Il Presidente della Repubblica ha anche ricordato il sindaco di Pollica, Angelo Vassallo, ucciso giorni fa, "il sindaco che ha fatto onore al Mezzogiorno - ha detto - ha dato l'immagine di storiche virtù del Mezzogiorno".
"Il fatto che negli ultimi giorni si sia manifestata crescente fiducia nella possibile prosecuzione dell'attività governativa e parlamentare segna per me, sia chiaro, un'evoluzione auspicabile e costruttiva", ha detto il Presidente Napolitano manifestando " apprezzamento per le impegnative valutazioni recentemente espresse dal presidente Berlusconi in ordine alla prosecuzione ed al rilancio dell'attività di Governo parlamentare".
"A metà agosto avevo suggerito - ha ricordato il Capo dello Stato - una riflessione per tutte le forze politiche sull'interrogativo relativo a quali potessero essere le conseguenze per il paese del precipitare della situazione verso un vuoto politico e verso un durissimo scontro elettorale. Questa doveva essere, come sempre è stata, la preoccupazione del Presidente della Repubblica, per il quale attenzione ai problemi e agli interessi generali del paese e garanzia di continuità della vita istituzionale fanno tutt'uno".

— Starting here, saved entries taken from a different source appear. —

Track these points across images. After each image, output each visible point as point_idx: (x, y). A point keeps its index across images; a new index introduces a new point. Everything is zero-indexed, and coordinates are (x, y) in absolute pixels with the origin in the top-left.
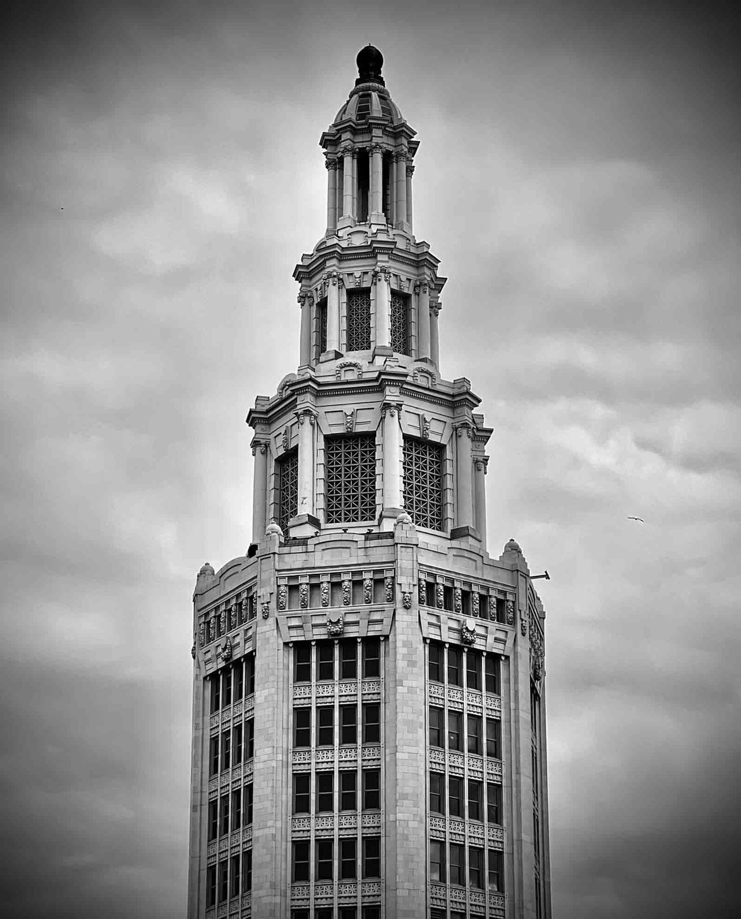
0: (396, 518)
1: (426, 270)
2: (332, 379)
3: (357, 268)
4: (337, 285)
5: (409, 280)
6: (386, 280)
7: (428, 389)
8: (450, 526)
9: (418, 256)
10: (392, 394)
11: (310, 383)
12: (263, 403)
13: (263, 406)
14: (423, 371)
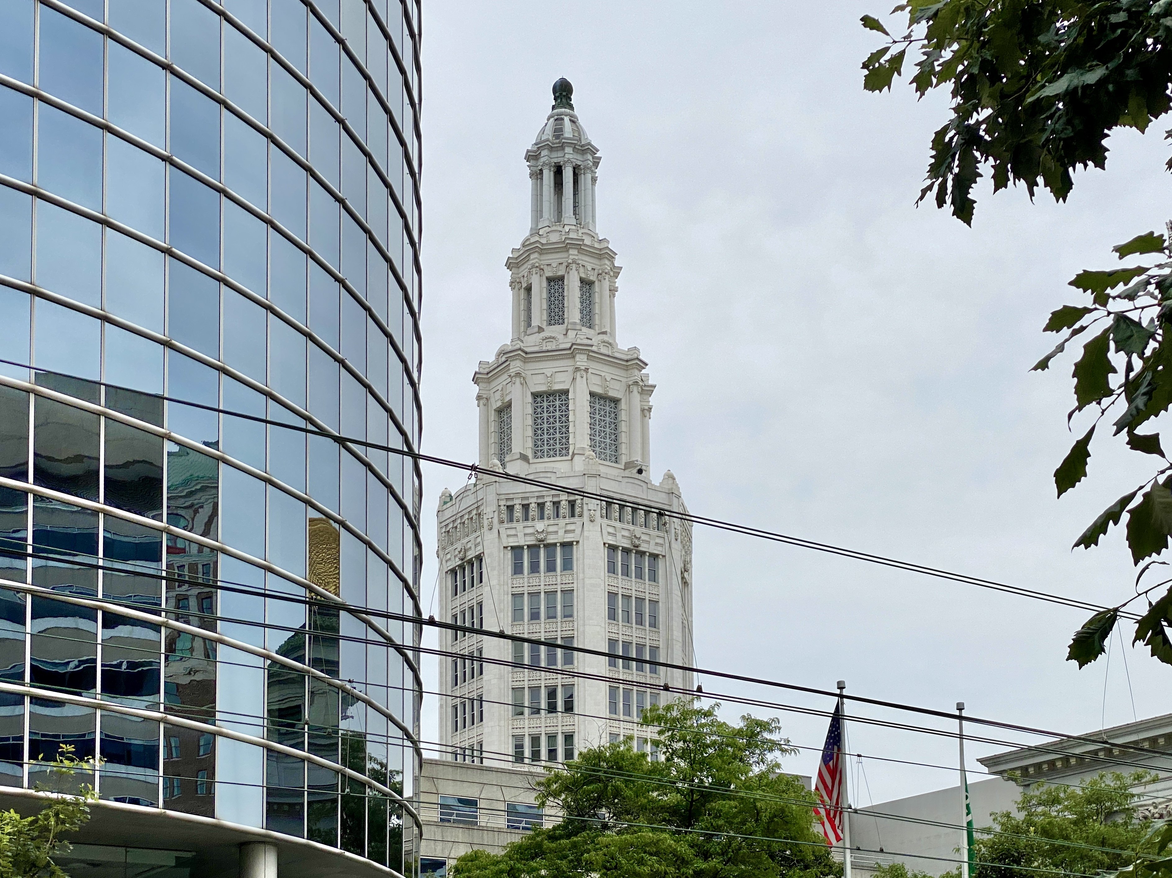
0: (584, 455)
1: (607, 262)
2: (536, 349)
3: (554, 259)
4: (539, 274)
5: (593, 269)
6: (577, 270)
7: (608, 356)
8: (624, 459)
9: (600, 250)
10: (581, 360)
11: (520, 352)
12: (484, 366)
13: (484, 369)
14: (604, 342)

"Si sono invece succeduti per settimane - ha proseguito - ogni giorno, interventi orientati in tutt'altro senso, in allusiva polemica (allusiva e non sempre garbata) nei miei confronti". "Mi si è così premurosamente spiegato - ha detto - come il ricorso al popolo - ovvero alle urne - sia il sale della democrazia e il balsamo per tutte le sue febbri; e si è mostrato stupore per il fatto che il Presidente della Repubblica non apparisse pronto, con la penna in mano, a firmare un decreto di scioglimento delle Camere".
"Il particolare che così veniva trascurato è che la vita di un Paese democratico e delle sue istituzioni elettive, nelle quali si esprime la volontà popolare, deve essere ordinata secondo regole per potersi svolgere in modo fecondo, per poter produrre i risultati attesi".
Tra queste regole - ha concluso il Presidente - "vi è in ogni Paese democratico quella di una durata prestabilita delle legislature parlamentari, per il tempo considerato necessario - nella Costituzione italiana, e quasi dovunque, cinque anni - a cercare e finire soluzioni anche per problemi complessi e di non breve periodo. Di qui il valore della stabilità politico-istituzionale : a cui d'altronde si era ispirata già la riforma elettorale del 1993, e avevano di fatto corrisposto gli sforzi politici necessari per consentire il pieno, normale svolgimento per cinque anni delle legislature 1996-2001 e 2001-2006".